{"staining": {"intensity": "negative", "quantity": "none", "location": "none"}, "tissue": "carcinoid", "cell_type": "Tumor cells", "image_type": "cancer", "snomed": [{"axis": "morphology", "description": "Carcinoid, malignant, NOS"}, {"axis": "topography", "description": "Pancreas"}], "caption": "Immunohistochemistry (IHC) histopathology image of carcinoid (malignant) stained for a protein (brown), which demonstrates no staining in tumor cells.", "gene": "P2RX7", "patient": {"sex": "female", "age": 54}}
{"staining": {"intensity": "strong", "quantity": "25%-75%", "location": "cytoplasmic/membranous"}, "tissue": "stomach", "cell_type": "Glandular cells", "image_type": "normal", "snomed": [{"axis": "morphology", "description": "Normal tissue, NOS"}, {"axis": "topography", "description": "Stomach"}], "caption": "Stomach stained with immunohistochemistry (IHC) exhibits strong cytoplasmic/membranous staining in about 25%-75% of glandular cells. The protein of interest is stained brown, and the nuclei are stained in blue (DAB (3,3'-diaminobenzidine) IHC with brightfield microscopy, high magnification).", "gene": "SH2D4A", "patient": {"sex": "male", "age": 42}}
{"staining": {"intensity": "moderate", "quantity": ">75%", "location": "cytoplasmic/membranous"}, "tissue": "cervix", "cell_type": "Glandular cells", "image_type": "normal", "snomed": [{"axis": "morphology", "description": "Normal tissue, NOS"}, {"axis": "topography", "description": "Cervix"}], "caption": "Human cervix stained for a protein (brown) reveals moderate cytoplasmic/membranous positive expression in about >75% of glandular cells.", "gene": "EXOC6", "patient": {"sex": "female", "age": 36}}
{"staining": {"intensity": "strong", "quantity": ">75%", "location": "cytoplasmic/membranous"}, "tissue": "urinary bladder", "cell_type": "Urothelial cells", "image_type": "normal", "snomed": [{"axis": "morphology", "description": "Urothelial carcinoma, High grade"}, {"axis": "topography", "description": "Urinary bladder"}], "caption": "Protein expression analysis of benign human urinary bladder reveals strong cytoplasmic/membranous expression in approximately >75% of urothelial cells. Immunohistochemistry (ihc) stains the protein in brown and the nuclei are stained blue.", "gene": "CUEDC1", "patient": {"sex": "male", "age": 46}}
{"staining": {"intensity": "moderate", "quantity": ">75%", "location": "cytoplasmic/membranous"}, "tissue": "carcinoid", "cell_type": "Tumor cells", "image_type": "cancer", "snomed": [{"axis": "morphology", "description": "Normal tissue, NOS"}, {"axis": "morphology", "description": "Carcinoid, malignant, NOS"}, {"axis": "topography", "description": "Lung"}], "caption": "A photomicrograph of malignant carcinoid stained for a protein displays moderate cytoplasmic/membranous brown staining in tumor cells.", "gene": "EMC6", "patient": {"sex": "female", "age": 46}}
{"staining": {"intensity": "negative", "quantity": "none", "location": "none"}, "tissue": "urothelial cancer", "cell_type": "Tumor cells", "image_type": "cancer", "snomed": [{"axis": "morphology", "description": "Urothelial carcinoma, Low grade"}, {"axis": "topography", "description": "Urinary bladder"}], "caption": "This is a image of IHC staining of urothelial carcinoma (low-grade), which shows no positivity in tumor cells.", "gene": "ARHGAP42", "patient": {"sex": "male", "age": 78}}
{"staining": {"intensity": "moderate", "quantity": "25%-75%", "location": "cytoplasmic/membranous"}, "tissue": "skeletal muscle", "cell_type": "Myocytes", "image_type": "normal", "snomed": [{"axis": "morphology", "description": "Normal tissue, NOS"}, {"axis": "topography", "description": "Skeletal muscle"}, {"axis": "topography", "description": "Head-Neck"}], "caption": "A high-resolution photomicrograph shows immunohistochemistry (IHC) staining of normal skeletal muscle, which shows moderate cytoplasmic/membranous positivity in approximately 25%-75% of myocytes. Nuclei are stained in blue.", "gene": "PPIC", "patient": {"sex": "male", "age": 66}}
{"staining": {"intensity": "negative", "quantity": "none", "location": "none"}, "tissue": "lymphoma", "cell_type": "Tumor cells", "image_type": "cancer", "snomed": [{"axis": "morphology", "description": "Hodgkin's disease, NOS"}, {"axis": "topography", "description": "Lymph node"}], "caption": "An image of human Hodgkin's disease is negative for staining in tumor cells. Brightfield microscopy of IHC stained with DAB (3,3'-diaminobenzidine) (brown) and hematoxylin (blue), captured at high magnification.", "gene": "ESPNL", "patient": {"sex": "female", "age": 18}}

- - -

TASK TO CARRY OUT -
Report every line of the data above that contains the string "carcinoma" by copying it in full.

ANSWER SECTION -
{"staining": {"intensity": "strong", "quantity": ">75%", "location": "cytoplasmic/membranous"}, "tissue": "urinary bladder", "cell_type": "Urothelial cells", "image_type": "normal", "snomed": [{"axis": "morphology", "description": "Urothelial carcinoma, High grade"}, {"axis": "topography", "description": "Urinary bladder"}], "caption": "Protein expression analysis of benign human urinary bladder reveals strong cytoplasmic/membranous expression in approximately >75% of urothelial cells. Immunohistochemistry (ihc) stains the protein in brown and the nuclei are stained blue.", "gene": "CUEDC1", "patient": {"sex": "male", "age": 46}}
{"staining": {"intensity": "negative", "quantity": "none", "location": "none"}, "tissue": "urothelial cancer", "cell_type": "Tumor cells", "image_type": "cancer", "snomed": [{"axis": "morphology", "description": "Urothelial carcinoma, Low grade"}, {"axis": "topography", "description": "Urinary bladder"}], "caption": "This is a image of IHC staining of urothelial carcinoma (low-grade), which shows no positivity in tumor cells.", "gene": "ARHGAP42", "patient": {"sex": "male", "age": 78}}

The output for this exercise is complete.